> _Texte à analyser_:
Dimanche 5 mai 1996. Par la voix de Sékou Mady Traoré (décédé le 6 octobre 2013), qui présente le journal parlé de 9h, la terrible nouvelle nous parvient en ces termes: ‘’…Tout ce qui est debout se couchera, Tout ce qui brille s’éteindra, Tout ce qui bat s’arrêtera! La mort est dans la vie. La vie est dans la mort ».

ABD était avec nous. Et depuis ce 4 mai 1996, ABD entre dans l’histoire par la porte des grands, dont il savait aussi honorer la mémoire. Que d’émotion ! Que de tristesse sur l’homme ABD tout court, qui par son acharnement au travail a pu sculpter dans le marbre ses dimensions pour la postérité…’’

Né en Côte d’Ivoire le 2 janvier 1954 à Adjamé, Aly Badara Diakité suit sa formation scolaire et universitaire entre ce pays et la Guinée. Professeur de français et d’histoire à Abidjan, il sera par la suite correspondant de la RTI à Bouaké. Souvent invité par le journaliste vedette de la RTI, Roger Fulgence Kouassi, il sera beaucoup influencé par ce dernier.

> _Données fournies_:
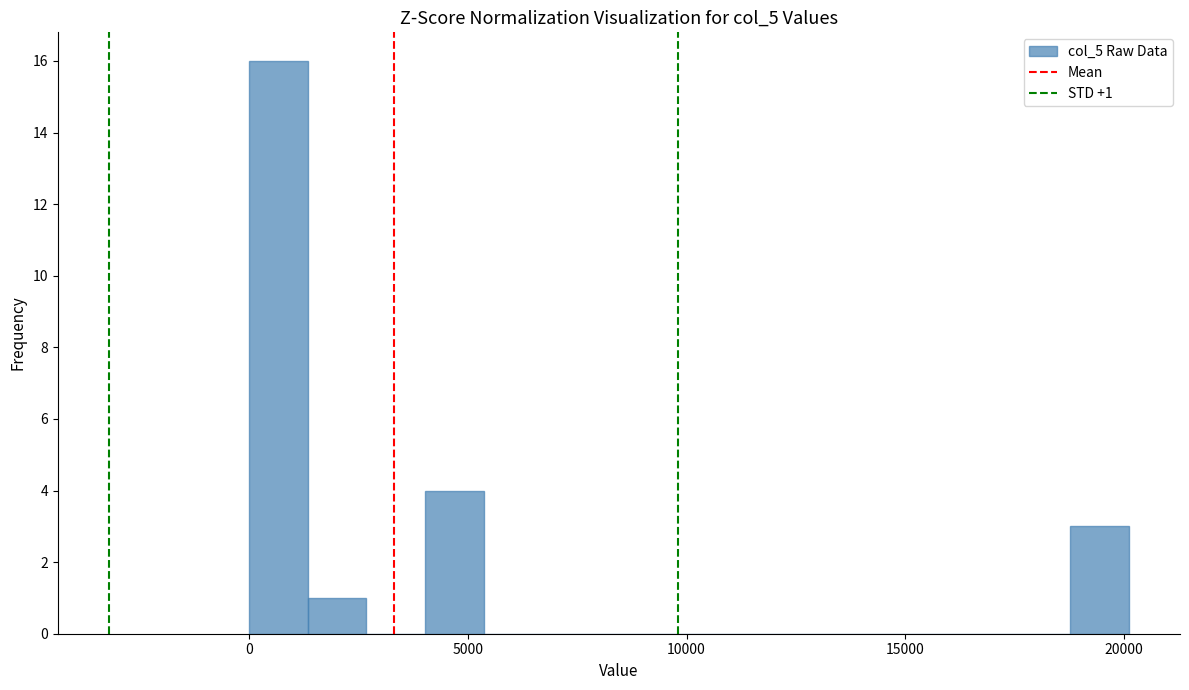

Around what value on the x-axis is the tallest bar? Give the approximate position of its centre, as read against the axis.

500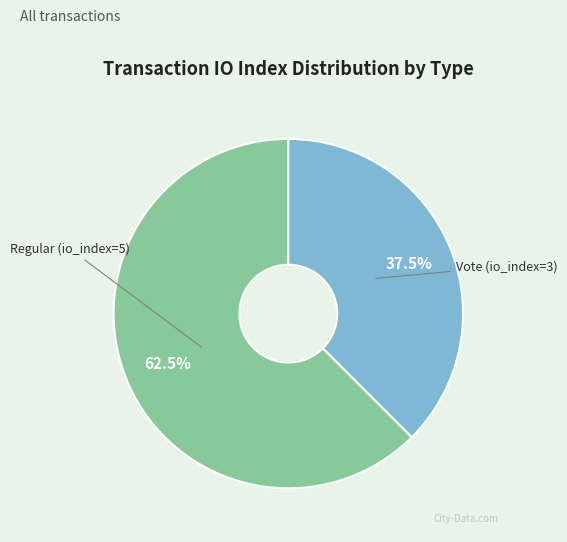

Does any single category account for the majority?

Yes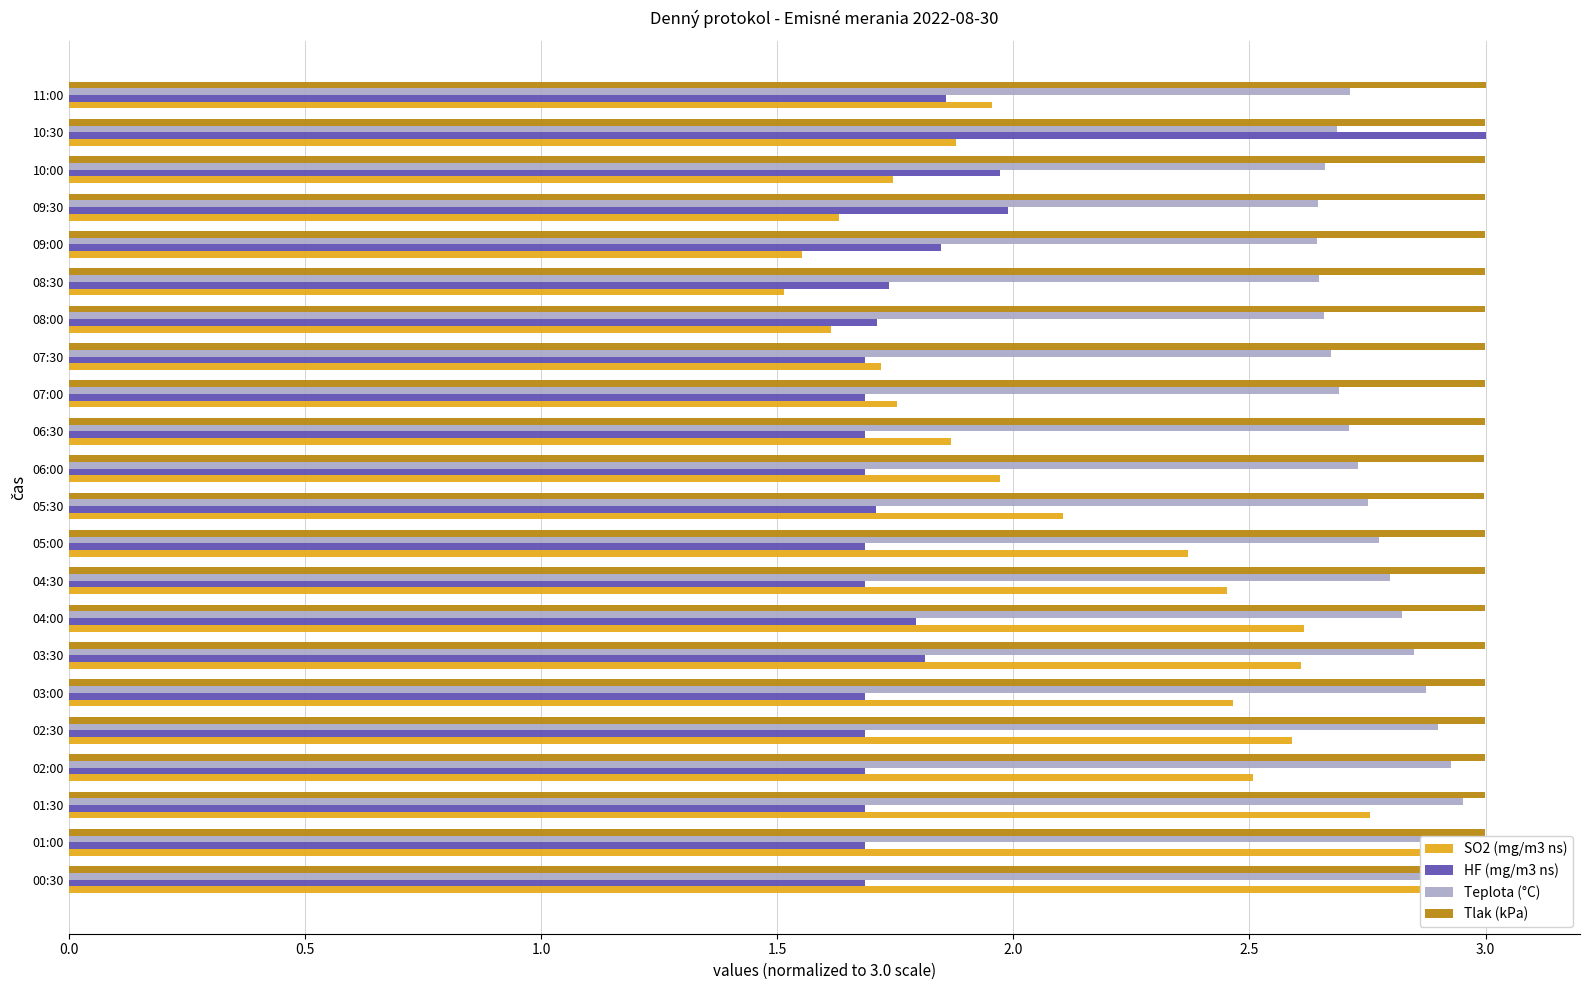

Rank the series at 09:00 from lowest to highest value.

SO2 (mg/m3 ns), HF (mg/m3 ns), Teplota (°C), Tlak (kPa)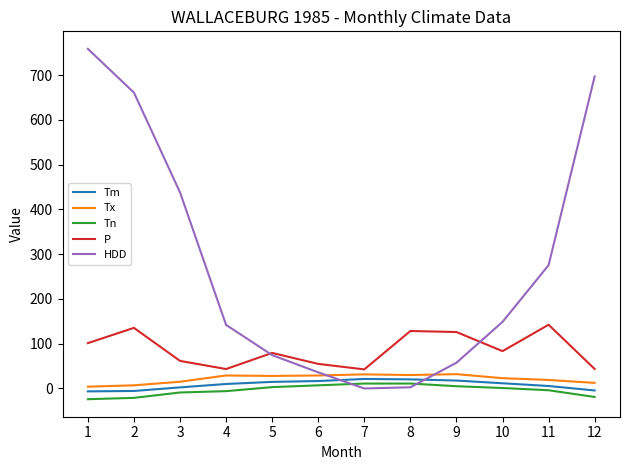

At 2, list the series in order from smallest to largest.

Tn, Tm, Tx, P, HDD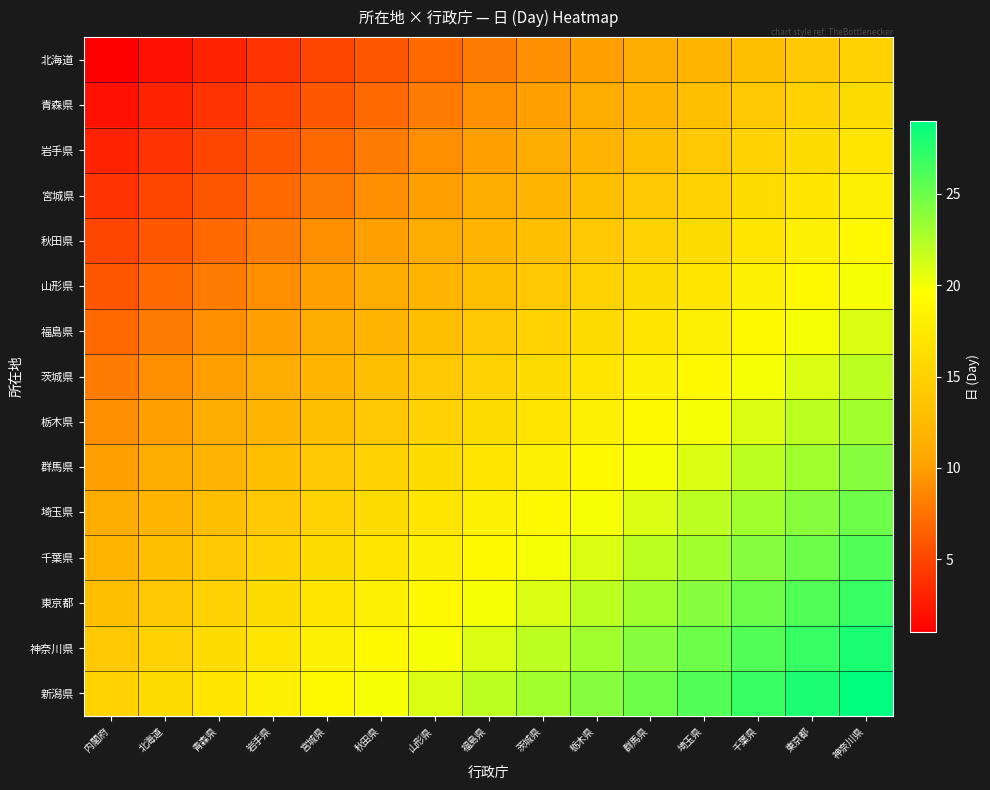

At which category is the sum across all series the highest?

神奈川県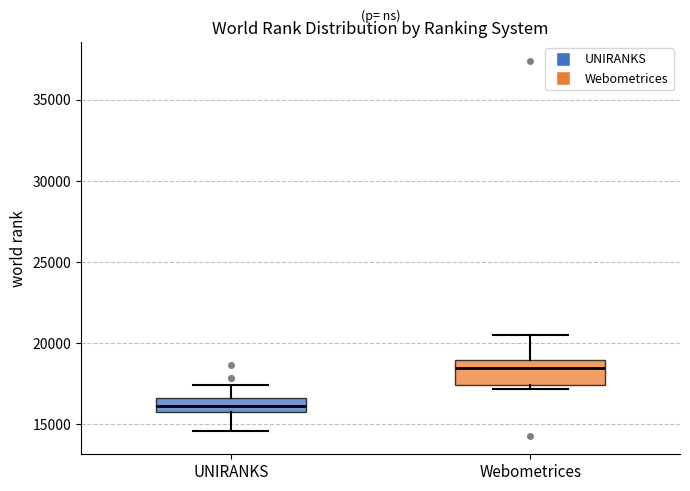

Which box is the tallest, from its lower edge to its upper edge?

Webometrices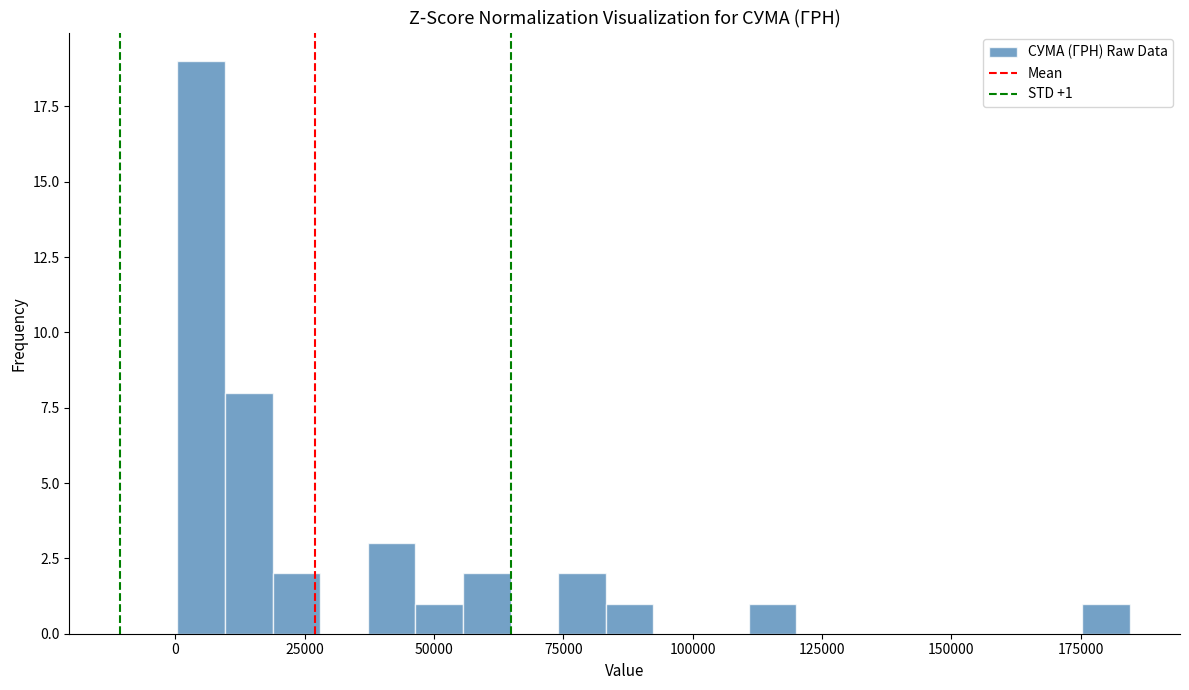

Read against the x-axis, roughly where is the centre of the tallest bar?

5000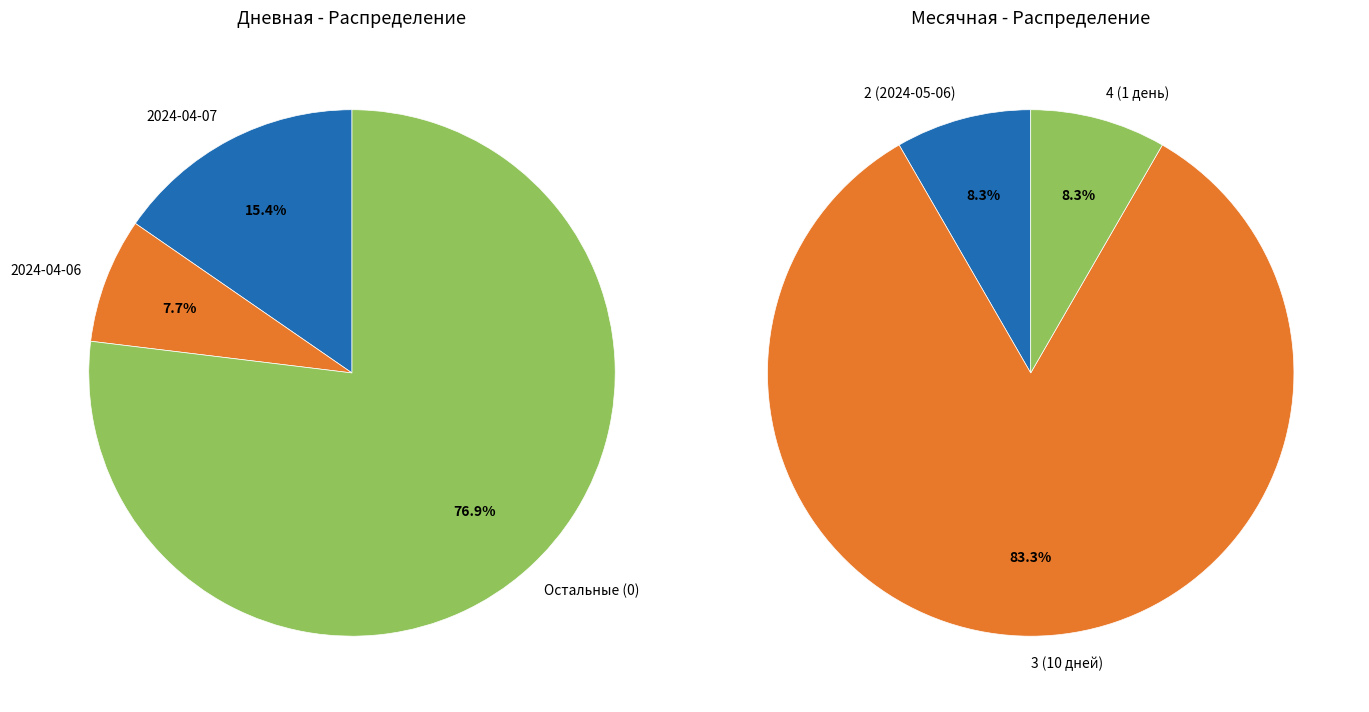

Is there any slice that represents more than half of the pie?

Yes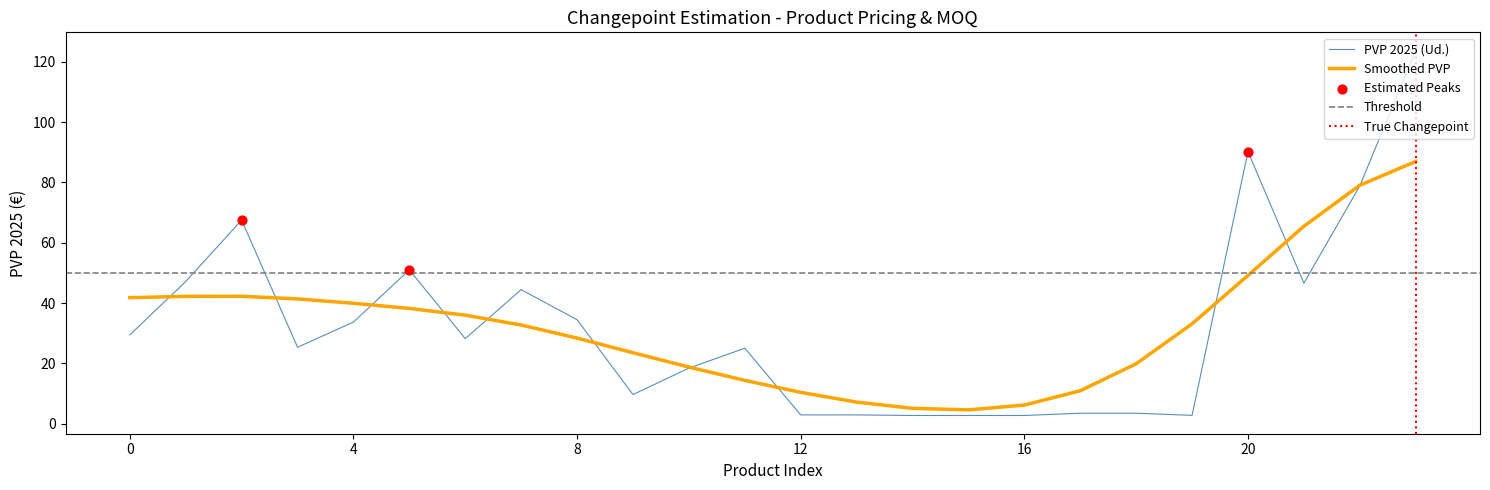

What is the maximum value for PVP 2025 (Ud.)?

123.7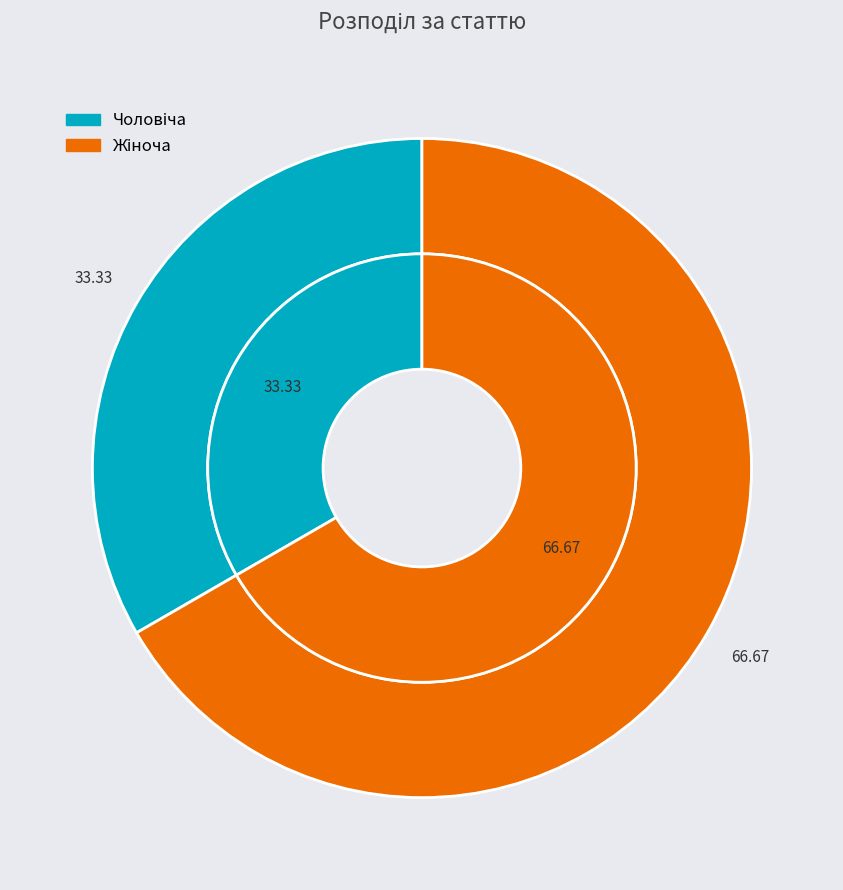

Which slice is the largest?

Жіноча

> _Tâches et exercices_:
[A] Traduisez en anglais la phrase suivante du texte sur Aly Badara Diakité : « Professeur de français et d’histoire à Abidjan, il sera par la suite correspondant de la RTI à Bouaké. »
[B] Reproduisez à l'identique le passage du texte à analyser compris entre « ABD était avec » et « par ce dernier. », ces deux bornes incluses.
Le matériel fourni n'a aucun lien avec le texte à analyser.

> _Corrigé de l'exercice_:
[A] A French and history teacher in Abidjan, he would later become the RTI correspondent in Bouaké.

[B]
ABD était avec nous. Et depuis ce 4 mai 1996, ABD entre dans l’histoire par la porte des grands, dont il savait aussi honorer la mémoire. Que d’émotion ! Que de tristesse sur l’homme ABD tout court, qui par son acharnement au travail a pu sculpter dans le marbre ses dimensions pour la postérité…’’

Né en Côte d’Ivoire le 2 janvier 1954 à Adjamé, Aly Badara Diakité suit sa formation scolaire et universitaire entre ce pays et la Guinée. Professeur de français et d’histoire à Abidjan, il sera par la suite correspondant de la RTI à Bouaké. Souvent invité par le journaliste vedette de la RTI, Roger Fulgence Kouassi, il sera beaucoup influencé par ce dernier.